Fab four’s famous roof gig could have been held ‘up Primrose Hill’
It ended up taking place in Savile Row
Thursday, 2nd December 2021 — By Mike Baess
The Beatles ended up playing on a roof in the West End [Courtesy of Apple Corps Ltd]
THE Beatles were planning to make their major live come-back on Primrose Hill in January 1969.
That’s one of the jaw-dropping revelations in the fascinating new Get Back documentary about the band which launched last week on the Disney + streaming channel.
The band had been working up new songs for what would become the Let It Be album and were looking for somewhere special to preview the material and play their first show since they quit touring in August 1966.
And in the documentary, John Lennon talks about a come-back film being partly shot at Twickenham Studios, where the songs were being recorded, and also in an unannounced place for a piece of cinéma vérité to see what would happen.
John Lennon says: “Paul was saying we’ll do the show (Twickenham Studios) once here and maybe go up Primrose Hill.”
In the end the Beatles still went with the idea of a surprise concert but changed Primrose Hill for the more controlled environment of the rooftop of their own Apple Records HQ in Savile Row.
And it wasn’t the first place in Camden that they were considering for their return to playing live.
A further dig into their archives reveals that in November 1968, the New Musical Express ran a story that John, Paul, George and Ringo had booked three nights at the Roundhouse in mid-December of that year to highlight songs from their then current record, The Beatles, better known as The White Album.
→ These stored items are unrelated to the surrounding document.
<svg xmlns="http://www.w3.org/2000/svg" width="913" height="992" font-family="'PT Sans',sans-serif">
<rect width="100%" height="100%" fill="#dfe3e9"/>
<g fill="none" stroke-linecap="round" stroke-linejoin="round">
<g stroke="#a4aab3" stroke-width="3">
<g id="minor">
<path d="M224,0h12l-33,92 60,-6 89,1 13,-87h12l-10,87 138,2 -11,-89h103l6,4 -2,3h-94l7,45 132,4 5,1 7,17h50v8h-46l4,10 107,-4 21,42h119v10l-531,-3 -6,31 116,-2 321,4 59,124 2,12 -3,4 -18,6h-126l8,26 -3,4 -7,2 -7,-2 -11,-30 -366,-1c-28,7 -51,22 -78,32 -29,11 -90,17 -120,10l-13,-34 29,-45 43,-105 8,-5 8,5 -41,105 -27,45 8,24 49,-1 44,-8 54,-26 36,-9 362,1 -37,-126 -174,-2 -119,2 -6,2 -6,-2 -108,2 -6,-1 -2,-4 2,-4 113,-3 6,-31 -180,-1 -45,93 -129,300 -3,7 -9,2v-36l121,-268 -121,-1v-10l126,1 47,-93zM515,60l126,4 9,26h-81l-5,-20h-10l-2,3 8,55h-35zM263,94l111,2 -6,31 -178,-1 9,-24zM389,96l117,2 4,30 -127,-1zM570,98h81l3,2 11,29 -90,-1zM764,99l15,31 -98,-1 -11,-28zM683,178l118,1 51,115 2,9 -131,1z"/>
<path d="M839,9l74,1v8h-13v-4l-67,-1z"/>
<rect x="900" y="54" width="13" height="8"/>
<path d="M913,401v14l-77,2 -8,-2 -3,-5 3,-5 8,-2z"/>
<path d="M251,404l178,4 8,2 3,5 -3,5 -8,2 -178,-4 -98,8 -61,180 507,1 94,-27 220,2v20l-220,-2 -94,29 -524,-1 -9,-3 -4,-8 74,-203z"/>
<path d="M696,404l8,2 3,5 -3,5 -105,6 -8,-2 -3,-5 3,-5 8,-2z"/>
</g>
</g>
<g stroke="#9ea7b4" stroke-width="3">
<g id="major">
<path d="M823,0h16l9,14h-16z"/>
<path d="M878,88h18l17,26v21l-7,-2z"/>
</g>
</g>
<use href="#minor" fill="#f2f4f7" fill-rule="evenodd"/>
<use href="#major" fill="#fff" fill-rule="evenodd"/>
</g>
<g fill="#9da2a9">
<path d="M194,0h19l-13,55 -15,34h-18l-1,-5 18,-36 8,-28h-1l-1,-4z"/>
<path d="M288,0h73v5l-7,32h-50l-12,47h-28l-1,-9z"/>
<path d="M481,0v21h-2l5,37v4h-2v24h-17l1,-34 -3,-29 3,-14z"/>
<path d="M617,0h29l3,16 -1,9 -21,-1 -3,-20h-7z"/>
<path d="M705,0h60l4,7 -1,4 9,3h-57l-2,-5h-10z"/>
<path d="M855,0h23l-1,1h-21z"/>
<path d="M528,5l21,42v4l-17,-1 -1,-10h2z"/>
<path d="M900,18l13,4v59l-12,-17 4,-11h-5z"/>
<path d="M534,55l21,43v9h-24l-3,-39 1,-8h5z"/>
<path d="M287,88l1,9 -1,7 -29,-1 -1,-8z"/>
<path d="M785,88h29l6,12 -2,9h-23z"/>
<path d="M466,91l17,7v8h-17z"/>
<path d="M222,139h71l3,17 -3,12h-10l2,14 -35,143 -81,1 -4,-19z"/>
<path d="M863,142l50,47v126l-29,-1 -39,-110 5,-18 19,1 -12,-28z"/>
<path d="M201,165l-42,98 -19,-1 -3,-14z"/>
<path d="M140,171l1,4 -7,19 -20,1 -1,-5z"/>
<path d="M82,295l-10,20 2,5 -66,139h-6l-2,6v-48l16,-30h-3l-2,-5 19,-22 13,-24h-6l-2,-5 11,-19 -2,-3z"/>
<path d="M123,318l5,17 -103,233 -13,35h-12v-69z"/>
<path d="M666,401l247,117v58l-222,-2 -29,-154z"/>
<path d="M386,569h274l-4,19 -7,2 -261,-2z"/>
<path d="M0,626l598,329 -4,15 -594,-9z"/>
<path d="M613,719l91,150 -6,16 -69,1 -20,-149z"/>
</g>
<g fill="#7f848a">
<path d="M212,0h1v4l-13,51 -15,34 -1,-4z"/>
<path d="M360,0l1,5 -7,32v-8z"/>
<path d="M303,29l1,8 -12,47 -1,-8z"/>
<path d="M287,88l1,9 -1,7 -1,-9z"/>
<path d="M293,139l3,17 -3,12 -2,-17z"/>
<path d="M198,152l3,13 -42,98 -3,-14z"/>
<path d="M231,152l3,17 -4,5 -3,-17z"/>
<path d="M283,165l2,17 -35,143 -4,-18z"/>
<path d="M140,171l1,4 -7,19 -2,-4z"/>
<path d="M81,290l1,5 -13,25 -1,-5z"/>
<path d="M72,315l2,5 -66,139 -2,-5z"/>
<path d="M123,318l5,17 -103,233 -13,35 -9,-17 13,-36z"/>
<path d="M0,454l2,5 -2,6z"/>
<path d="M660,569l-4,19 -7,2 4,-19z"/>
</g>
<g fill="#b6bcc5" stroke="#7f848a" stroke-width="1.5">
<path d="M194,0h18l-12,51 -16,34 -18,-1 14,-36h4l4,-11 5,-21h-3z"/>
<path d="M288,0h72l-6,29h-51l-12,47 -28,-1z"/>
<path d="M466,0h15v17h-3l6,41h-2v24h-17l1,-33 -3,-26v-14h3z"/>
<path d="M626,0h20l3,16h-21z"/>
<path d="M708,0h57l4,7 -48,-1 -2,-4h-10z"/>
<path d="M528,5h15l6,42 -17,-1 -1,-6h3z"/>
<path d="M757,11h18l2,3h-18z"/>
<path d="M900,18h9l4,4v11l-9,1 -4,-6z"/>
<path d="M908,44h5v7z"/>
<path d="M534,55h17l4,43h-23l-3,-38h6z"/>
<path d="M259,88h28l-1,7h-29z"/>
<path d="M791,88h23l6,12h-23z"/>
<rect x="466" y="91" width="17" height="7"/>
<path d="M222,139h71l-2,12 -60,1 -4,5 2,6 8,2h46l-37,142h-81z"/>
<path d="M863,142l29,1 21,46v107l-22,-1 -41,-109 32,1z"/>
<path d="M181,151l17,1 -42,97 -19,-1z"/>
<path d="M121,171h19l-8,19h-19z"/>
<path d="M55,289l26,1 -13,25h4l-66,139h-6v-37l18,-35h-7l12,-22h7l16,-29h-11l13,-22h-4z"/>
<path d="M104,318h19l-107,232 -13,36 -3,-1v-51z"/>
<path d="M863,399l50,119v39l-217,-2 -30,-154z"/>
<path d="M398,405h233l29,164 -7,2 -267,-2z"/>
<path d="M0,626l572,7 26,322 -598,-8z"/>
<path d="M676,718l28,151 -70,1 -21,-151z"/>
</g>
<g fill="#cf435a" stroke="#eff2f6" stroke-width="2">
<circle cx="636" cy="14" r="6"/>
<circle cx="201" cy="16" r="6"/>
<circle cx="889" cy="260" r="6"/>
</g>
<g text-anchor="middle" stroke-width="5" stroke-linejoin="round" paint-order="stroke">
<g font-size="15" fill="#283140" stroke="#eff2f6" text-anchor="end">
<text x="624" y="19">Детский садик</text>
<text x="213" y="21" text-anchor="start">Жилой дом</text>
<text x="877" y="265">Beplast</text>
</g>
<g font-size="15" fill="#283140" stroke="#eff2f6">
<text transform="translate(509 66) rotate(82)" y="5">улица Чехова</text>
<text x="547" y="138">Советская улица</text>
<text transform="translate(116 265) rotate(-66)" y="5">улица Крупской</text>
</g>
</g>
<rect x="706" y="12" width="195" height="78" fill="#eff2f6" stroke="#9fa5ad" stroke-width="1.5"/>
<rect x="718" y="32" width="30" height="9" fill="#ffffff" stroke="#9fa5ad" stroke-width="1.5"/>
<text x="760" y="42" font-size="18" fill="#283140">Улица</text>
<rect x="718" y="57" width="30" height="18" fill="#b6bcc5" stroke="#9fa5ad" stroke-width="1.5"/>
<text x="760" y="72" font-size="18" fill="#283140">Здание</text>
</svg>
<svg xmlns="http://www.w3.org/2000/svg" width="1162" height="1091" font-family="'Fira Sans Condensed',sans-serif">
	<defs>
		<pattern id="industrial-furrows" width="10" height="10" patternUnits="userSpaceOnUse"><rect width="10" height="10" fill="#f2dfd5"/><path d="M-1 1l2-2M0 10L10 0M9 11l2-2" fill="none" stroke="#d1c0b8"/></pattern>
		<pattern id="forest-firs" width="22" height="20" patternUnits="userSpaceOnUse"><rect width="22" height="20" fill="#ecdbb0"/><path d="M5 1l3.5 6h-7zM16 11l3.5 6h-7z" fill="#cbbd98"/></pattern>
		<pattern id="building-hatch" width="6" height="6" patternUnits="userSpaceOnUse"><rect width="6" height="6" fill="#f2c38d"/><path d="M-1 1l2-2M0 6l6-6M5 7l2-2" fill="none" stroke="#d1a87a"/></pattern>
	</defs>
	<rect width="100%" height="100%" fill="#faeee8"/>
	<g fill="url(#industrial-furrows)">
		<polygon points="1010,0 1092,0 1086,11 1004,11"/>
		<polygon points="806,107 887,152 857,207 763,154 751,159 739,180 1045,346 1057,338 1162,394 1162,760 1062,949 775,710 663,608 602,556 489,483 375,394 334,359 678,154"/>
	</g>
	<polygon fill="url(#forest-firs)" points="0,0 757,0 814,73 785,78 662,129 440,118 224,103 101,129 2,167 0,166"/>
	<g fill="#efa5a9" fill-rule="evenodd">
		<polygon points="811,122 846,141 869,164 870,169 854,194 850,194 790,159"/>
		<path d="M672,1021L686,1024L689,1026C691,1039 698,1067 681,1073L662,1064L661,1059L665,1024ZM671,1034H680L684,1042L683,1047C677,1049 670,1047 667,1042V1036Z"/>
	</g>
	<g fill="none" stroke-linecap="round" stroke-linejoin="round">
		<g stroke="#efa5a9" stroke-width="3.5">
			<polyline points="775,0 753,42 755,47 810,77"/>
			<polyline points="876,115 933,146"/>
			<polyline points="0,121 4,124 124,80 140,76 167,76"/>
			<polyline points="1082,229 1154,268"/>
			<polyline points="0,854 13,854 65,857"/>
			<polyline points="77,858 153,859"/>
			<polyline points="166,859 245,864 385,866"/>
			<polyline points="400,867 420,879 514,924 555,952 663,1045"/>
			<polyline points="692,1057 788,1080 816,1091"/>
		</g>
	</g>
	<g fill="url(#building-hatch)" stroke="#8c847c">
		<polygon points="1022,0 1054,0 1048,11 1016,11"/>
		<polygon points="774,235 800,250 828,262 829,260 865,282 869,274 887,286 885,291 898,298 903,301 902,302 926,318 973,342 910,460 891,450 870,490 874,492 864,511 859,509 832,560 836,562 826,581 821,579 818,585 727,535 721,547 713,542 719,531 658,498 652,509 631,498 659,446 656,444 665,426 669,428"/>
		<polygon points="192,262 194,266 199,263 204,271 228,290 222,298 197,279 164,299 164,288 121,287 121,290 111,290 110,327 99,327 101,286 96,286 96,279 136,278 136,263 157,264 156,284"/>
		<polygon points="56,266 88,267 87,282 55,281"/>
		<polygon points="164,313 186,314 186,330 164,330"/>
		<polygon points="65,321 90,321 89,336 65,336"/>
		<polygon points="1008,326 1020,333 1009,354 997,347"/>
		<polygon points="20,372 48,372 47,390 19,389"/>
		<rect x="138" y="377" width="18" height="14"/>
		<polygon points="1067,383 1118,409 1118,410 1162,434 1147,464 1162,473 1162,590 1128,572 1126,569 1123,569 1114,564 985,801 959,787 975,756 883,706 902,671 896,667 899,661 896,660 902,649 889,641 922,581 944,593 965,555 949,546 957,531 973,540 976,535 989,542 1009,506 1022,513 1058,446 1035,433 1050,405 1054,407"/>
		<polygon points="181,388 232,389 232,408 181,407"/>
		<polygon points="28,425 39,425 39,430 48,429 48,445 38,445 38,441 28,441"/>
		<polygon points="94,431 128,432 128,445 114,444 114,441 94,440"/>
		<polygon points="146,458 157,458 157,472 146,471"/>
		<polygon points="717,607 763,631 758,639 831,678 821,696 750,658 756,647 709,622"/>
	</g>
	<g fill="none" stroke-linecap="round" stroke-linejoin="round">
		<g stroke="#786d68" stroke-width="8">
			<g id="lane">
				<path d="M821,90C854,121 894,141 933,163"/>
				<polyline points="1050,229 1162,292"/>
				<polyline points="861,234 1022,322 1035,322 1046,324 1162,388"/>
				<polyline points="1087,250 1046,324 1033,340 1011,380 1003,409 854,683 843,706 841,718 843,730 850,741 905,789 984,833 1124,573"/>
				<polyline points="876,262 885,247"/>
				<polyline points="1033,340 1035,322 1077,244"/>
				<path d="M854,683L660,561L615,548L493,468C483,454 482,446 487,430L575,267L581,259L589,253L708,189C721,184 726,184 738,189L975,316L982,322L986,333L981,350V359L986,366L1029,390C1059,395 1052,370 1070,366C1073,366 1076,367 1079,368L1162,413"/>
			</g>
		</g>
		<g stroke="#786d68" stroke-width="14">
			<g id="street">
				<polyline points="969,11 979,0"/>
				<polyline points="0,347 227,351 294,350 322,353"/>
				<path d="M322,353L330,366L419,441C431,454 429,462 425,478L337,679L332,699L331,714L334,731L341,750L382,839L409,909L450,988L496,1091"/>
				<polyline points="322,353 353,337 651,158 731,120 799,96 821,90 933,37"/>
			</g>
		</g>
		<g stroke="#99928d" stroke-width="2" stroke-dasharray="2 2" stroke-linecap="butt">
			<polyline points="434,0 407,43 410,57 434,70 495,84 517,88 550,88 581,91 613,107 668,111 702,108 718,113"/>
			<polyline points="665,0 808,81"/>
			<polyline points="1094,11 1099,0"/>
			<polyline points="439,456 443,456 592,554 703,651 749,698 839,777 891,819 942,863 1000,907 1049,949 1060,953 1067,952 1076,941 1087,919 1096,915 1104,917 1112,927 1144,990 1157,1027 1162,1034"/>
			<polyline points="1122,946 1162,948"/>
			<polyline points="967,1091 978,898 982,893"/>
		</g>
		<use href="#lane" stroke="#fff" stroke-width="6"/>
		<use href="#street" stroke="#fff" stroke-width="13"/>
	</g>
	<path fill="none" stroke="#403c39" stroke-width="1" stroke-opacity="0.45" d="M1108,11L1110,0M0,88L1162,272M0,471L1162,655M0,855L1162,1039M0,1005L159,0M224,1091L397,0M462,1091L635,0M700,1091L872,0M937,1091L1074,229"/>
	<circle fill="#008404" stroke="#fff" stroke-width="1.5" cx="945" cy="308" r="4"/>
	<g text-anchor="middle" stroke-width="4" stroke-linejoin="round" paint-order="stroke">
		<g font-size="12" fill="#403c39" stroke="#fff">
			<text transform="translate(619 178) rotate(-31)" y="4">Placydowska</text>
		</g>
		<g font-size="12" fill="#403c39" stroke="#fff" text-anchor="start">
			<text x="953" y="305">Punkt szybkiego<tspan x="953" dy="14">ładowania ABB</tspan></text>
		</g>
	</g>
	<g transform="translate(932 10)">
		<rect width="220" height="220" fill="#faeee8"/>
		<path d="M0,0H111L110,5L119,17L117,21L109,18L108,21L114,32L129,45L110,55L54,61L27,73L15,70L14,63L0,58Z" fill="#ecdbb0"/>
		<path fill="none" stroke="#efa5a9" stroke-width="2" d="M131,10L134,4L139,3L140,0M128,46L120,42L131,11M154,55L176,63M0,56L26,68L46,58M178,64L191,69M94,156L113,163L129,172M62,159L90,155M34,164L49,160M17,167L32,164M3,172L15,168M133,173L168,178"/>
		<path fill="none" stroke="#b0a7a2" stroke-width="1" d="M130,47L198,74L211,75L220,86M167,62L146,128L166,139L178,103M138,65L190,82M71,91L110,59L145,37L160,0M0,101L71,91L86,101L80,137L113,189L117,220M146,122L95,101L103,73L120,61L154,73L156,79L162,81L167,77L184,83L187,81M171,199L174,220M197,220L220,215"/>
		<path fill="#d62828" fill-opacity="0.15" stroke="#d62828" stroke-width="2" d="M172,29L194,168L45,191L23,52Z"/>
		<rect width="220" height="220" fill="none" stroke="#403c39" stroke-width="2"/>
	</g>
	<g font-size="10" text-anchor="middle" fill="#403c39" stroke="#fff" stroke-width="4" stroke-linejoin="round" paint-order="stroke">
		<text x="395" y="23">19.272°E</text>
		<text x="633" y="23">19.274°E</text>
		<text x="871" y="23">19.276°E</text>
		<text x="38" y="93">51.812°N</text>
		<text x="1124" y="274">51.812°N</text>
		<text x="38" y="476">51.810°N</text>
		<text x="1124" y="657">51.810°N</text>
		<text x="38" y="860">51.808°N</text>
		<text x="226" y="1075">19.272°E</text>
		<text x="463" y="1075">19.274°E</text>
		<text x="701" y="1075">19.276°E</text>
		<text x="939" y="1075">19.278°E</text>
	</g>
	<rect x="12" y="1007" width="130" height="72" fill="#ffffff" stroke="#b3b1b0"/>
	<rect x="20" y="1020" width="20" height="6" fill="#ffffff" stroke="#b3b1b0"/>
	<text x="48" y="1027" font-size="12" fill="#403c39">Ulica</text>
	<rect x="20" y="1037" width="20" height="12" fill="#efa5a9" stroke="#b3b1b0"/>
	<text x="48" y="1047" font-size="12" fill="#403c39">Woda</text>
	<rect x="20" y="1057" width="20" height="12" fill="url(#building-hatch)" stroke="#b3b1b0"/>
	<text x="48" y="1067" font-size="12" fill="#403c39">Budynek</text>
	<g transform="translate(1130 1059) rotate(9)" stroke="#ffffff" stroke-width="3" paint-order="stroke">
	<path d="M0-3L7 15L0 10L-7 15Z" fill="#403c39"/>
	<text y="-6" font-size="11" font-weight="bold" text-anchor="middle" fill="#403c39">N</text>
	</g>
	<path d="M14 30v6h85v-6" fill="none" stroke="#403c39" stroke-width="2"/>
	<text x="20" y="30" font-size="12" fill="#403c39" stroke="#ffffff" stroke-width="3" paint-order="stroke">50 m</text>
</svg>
At the time, Apple Records executive Jeremy Banks told the paper: “These concerts will be a mindbender! The Beatles new album is the incredible achievement of five months’ work and they naturally plan to centre their appearances around these 30 tracks. Negotiations with The Roundhouse are at an early stage but will be completed this week.”
Unfortunately the shows never happened in the quick-moving world of the Beatles and as January 1969 approached they decided to film themselves recording what would become the Let It Be album. Of course, there are other notable Camden moments in the Beatles rich history.
The band famously came down from Liverpool to West Hampstead’s Decca Studios in Broadhurst Gardens, on New Year’s Day in 1962, but failed their audition with the record label famously telling the band: “guitar groups are on the way out”.
Paul McCartney eventually moved just up Abbey Road from West Hampstead to St John’s Wood and could often be seen walking his sheepdog Martha, she of the song, Martha My Dear, across Primrose Hill.
And in July 28 1968 the Beatles conducted their last ever proper photo session, with esteemed war photographer Don McCullin, in an amazing off-beat day that saw them snapped outside St. Pancras Old Church in Pancras Road; at Highgate Cemetery and then outside a random house in Swain’s Lane, Highgate and also at the Old Street Roundabout.